It’s mid-morning on a perfect Up North summer’s day. While I’m still recovering from taking a line drive off my knee a few days ago, it was my intent to get my office cleaned up and rework my resume for the tenth time in hopes that a social studies teaching position opens in Northern Michigan for the upcoming fall. (Being laid off due to our mismanaged state budget under Governor Snyder and the GOP legislature, who are intent on destroying public education in our state, is probably as sweet an irony for them as it is sad irony for me.)
As I started moving papers around, the 10 o’clock smores party in the front yard moved to a pick-up baseball game in the backyard. I have no idea how many children were over, but among the familiar neighborhood voices, there were several new ones. As the game got going, I realized that everything we need to know about society, government, and the social contract was playing out in my backyard.
Anyone who has ever sat back and listened to young people ranging in age from about 6 to 15 or so trying to organize and execute a game without adult supervision is well aware of what Hobbes meant when he called life without government “solitary, poore, nasty, brutish, and short.”
Baseball, of course, comes with its set of rules already in place. In fact, baseball has the longest rule book of any of the four major sports and undoubtedly most of the minor ones too. But a game with that many rules doesn’t really translate well to a backyard where there are trees, posts, decks, no bases, no room to lay out a field where all the bases are evenly spaced, no equipment, no umpires, and no designated hitter. Perhaps the only thing in common the backyard game has with real baseball is that they are throwing something round at each other, swinging with some sort of stick, and presumably running counter-clockwise if they happen to make contact.
So I listened to the boys argue about what ball to use, what sticks were legal to use as bats, and who should be on what team. The appropriate vehicle to getting one’s way seemed to be based entirely on who could yell the loudest. There was no legislature to debate the rules, just chaos until everyone but one person just simply gave up yelling.
As the game got under way, there was arguing and yelling on just about every pitch. “Strike!” “Was not!” “Was too…it was right here.” “Was not!” and on and on until one side just gave in. Next pitch, and the same scene plays out again. Without an impartial judiciary, everything was seen from one of two or more biased sides and, without instant replay in my backyard (maybe next year?), there was no way to know who was “right.”
But as the game progressed, I noticed less and less yelling (except for right now as a new rule is being negotiated to take effect after the next pitch. Ah…the lads have discovered the fact that there can be no ex post facto laws!) Many times I heard things like “I gave you the last one, I get this one,” followed almost immediately by tacit recognition of this claim by the offending side. It was pretty clear the boys wanted to spend more time playing and less time arguing, but no vehicle existed to solve their disputes other than what they volunteered to give away in a compromise.
There were a lot of sophisticated rules that I could pick up from the “discussions.” Remember that I can’t see any of this. I’m sitting in my office with all the windows in the house open and simply listening. At one point, the youngest player has struck out for like the 10th time in a row.
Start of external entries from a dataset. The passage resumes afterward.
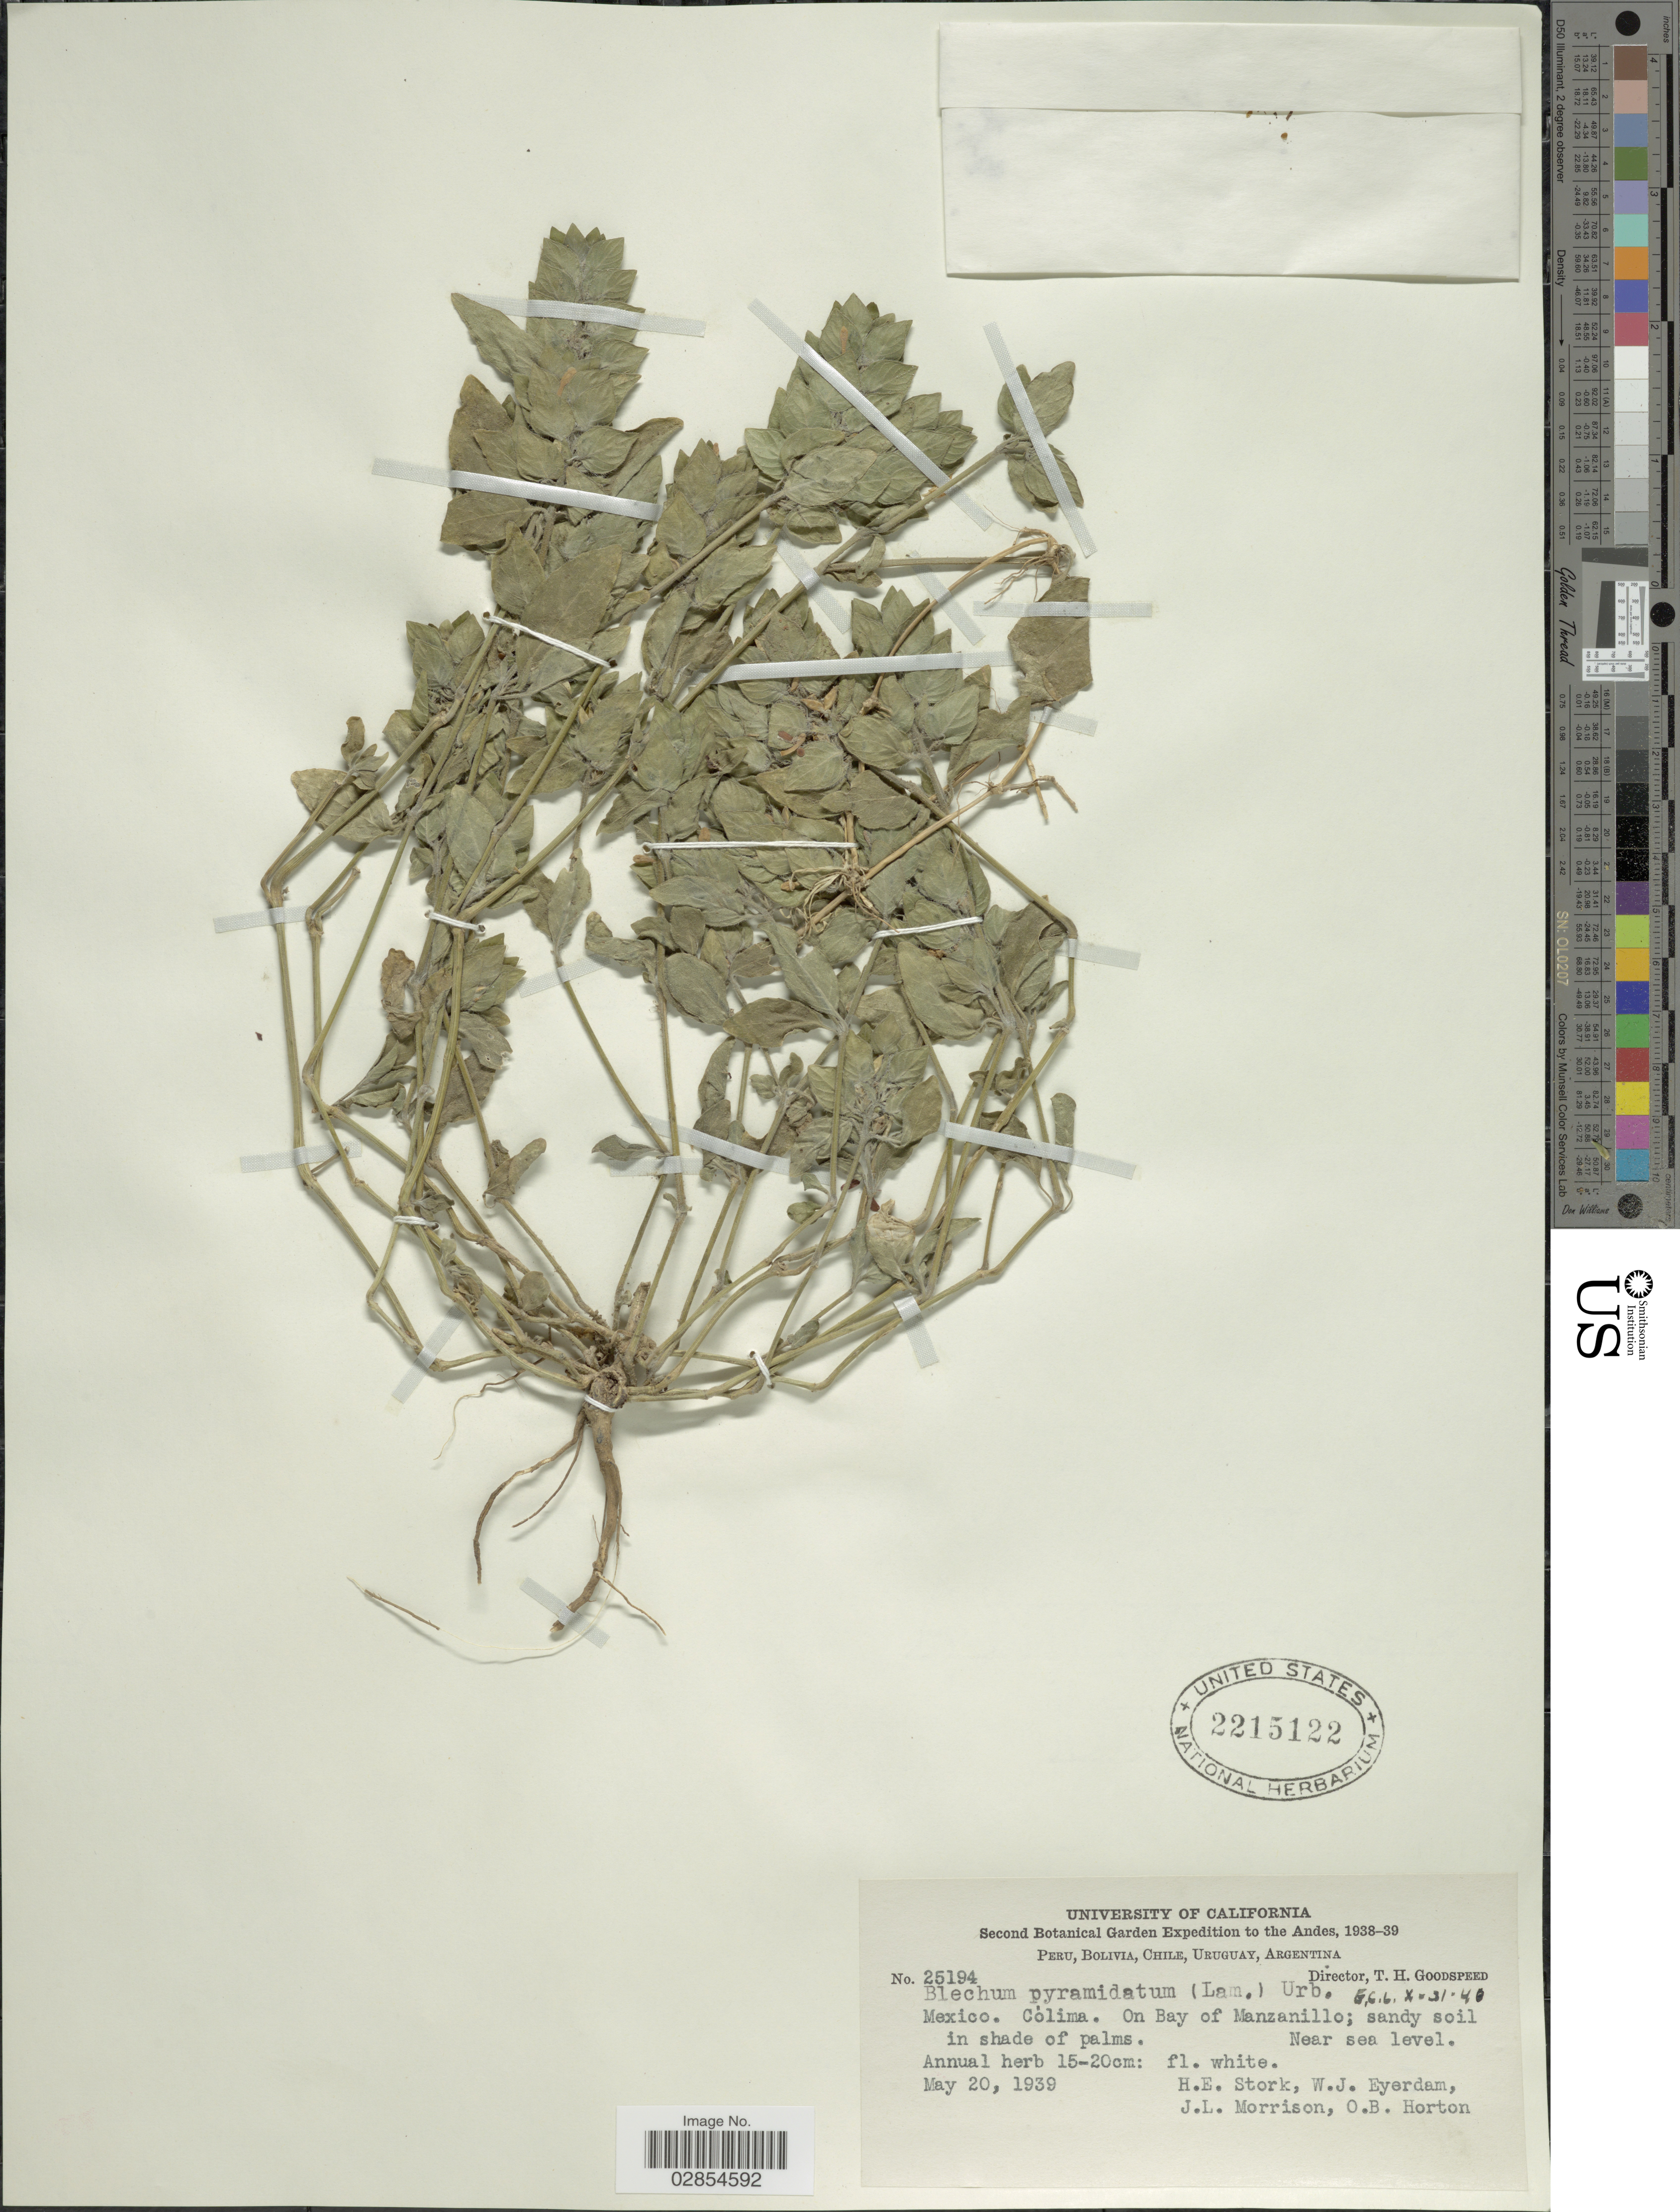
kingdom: Plantae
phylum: Tracheophyta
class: Magnoliopsida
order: Lamiales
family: Acanthaceae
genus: Blechum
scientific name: Blechum pyramidatum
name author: (Lam.) Urb.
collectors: H. E. Stork, W. J. Eyerdam, J. Morrison & O. B. Horton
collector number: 25194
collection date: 1939-05-20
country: Mexico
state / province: Colima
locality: Andes. Colima. On Bay of Manzanillo.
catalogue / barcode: US 2215122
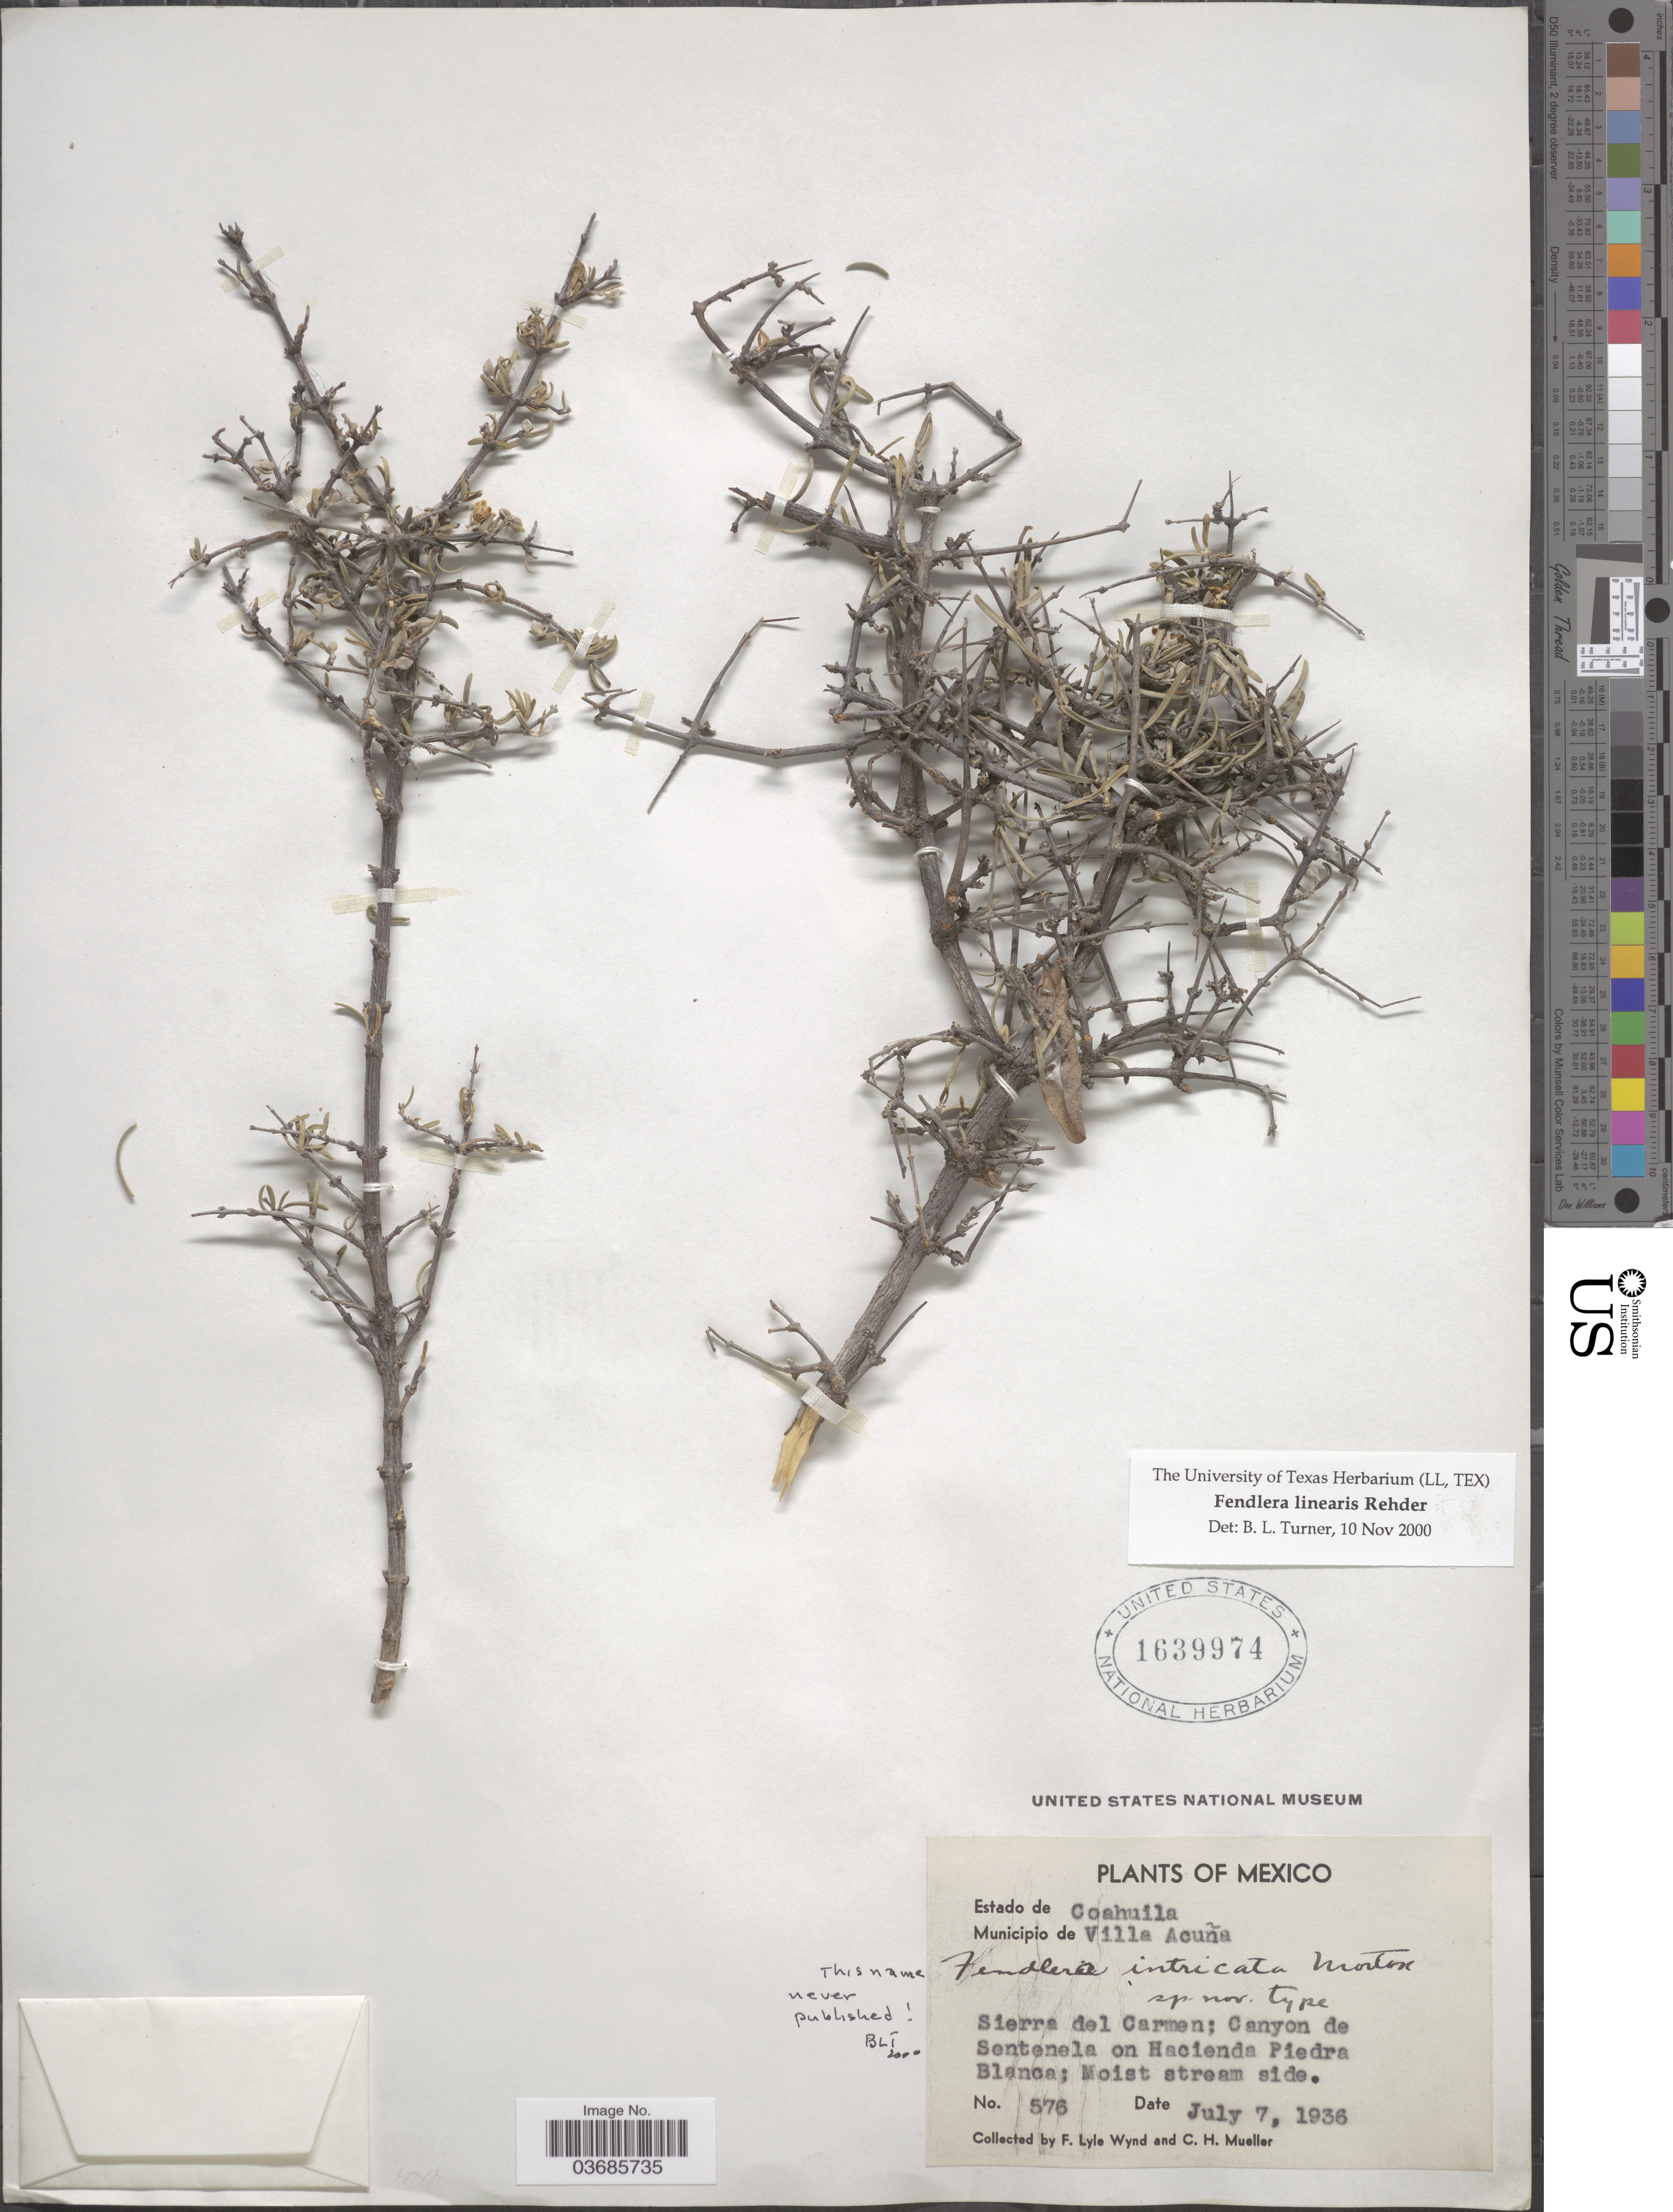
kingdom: Plantae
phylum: Tracheophyta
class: Magnoliopsida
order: Cornales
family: Hydrangeaceae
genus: Fendlera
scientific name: Fendlera linearis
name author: Rehder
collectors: F. L. Wynd & C. H. Mueller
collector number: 576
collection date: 1936-07-07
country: Mexico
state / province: Coahuila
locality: Municipio de Villa Acuña. Sierra del Carmen; Canyon de Sentenela on Hacienda Piedra Blanca; Moist stream side.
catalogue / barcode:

Someone chirps in that younger kids should get more strikes before they’re out and everyone immediately agreed. The boys had figured out that life is not an even playing field and that the least fortunate among us sometimes need a rule written in their favor. It is not Shane’s fault he’s the youngest; he didn’t choose when to be born the same way that race, gender, sexual orientation, and poverty are not choices in our “real” lives. But as a group, the boys knew that if they didn’t do something, Shane would probably just give up and the game would lose an enthusiastic boy. They’d have to redraw the teams and NO ONE wanted that to happen!
At one point there was a very heated discussion about the interpretation of one of baseball’s rules. Back and forth they went until the inevitable “Let’s go ask Mark,” came through the window. As quick as I could gimp, I locked myself in the bathroom and flipped the fan on knowing no one would dare interrupt me. And they didn’t. They went back outside and figured it out. Had they been able to employ the dictator to enforce their rules, I have no doubt they would have had me sitting there the rest of the morning solving their disputes….fully expecting me to come up with rules, judge them, and keep the game going.
By the time the game wrapped up they had entered into a social contract. They all gave up something they wanted in order to keep the other side from quitting. Getting your way all the time might be fun in the short run, but if it means the other side just goes home, you’re left with being “right” but without a game to play. So they worked out how to get along. They had their eyes on the proper prize: playing. They gave in on one dispute knowing that the other side would be forced to reciprocate next time. They figured out that adding new rules could only have effect going forward because reconstructing plays after they were over using new rules would be complicated and unfair.
It is not as if there were no disputes right up to the bitter end. But because they had constructed an atmosphere of compromise, they were settled more and more quickly and they got a lot more game in. There’s a lot more cheering and jeering coming from the backyard now and a whole lot less screaming at each other. Maybe I ought to throw these guys in a van and drive them to Lansing. I could toss them on the lawn of the Capitol and tell them to play ball. If the windows in the Capitol are open, these boys could probably have Lansing fixed in the time it took me to write this.